The following best practices are emerging across companies and industries to build these three capabilities:
- (Re-)train leaders at all levels. Some training, for example, on how to give feedback or unconscious bias, often coincides with leaders being first-time managers. Today, there are new rules and a context that is changing rapidly. So, training — or re-training — is necessary at all levels.
- Teach performance. Training must include helping leaders understand what contributes to performance and how to diagnose issues, including the skills to collect performance data points from multiple sources. Coach leaders to focus on what matters and not on points of marginal relevance.
- Cultivate the right mindset. Train managers to understand that their perspectives start from assumptions and help them “de-bias,” having them examine their assumptions and focus on performance. Leaders will glimpse into the lifestyle of employees, and that must be judgement-free.
- New habits for the new work context. Managers need to appreciate that being remote can be more challenging, but simple practices can help.

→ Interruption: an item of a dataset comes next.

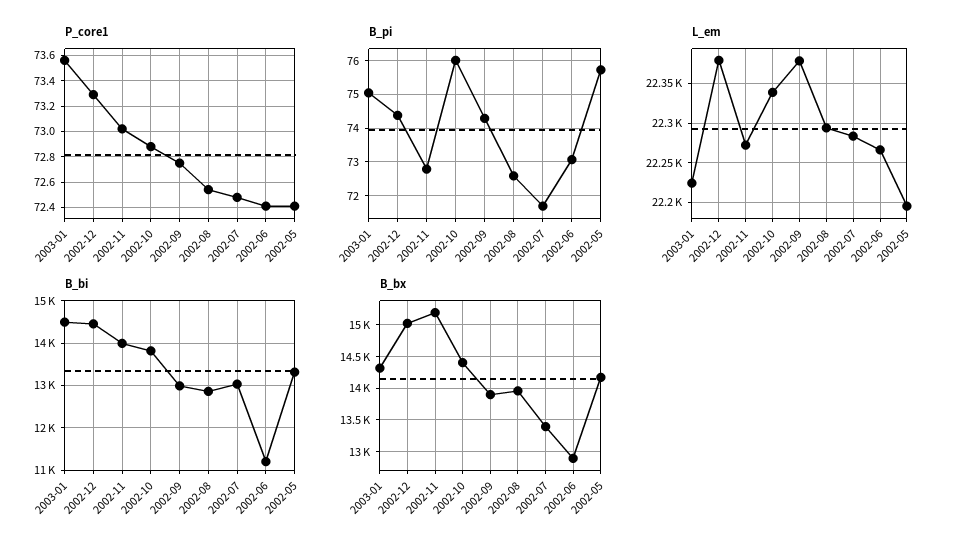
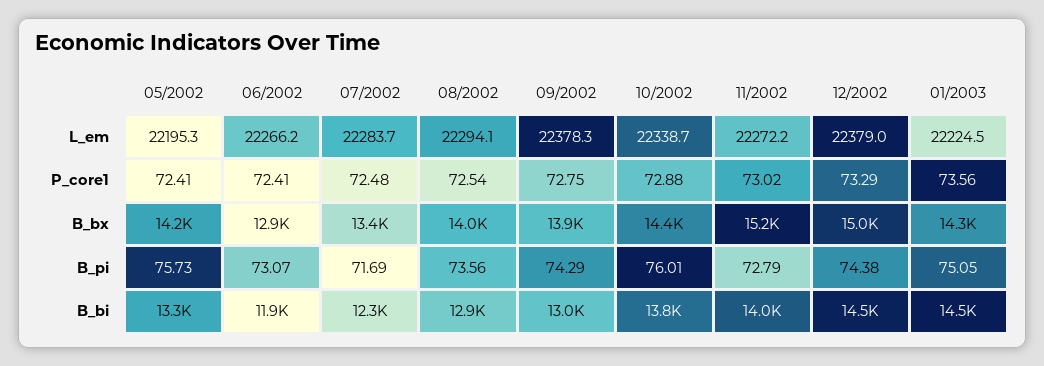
B_pi, 2002-08: 72.6 -> 73.56
B_bi, 2002-07: 13000 -> 12300
B_bi, 2002-06: 11200 -> 11900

For example, leveraging technology to show when you are available or inviting reactions in harder-to-read remote environments are simple strategies leaders can adopt to build the right environment.
- Lean into complexity. Leaders don’t build psychological safety with one offsite. They don’t guarantee the accuracy of performance assessment with one unconscious bias training. Some feedback is likely to fall flat, even if you have taught the model well, especially working remotely. So, be honest with leaders about the complexity of hybrid and the need to continuously build these skills.
- Beware the double-edged sword of technology. Training must cover the opportunities and risks of technology. Leaders can now send team members into breakouts at the click of a button. They can practice inclusive leadership with an instant message in the chat when a team member demonstrates behavior they want to encourage. But technology can also be limiting. The idea is to understand the employee experience with myriad technology solutions available and monitor the effectiveness of different approaches.
Workers have a huge potential to increase their job satisfaction by being hybrid: time saved, costs avoided, flexibility enhanced. And it offers organizational benefits like access to talent and reduced overhead costs. But if productivity falls, through a failure to maintain performance, employee burnout or suspicions and misconceptions about worker commitment, the hybrid experiment — which offers so much potential — will fail. Make sure it doesn’t. Equip leaders to lead in a hybrid world.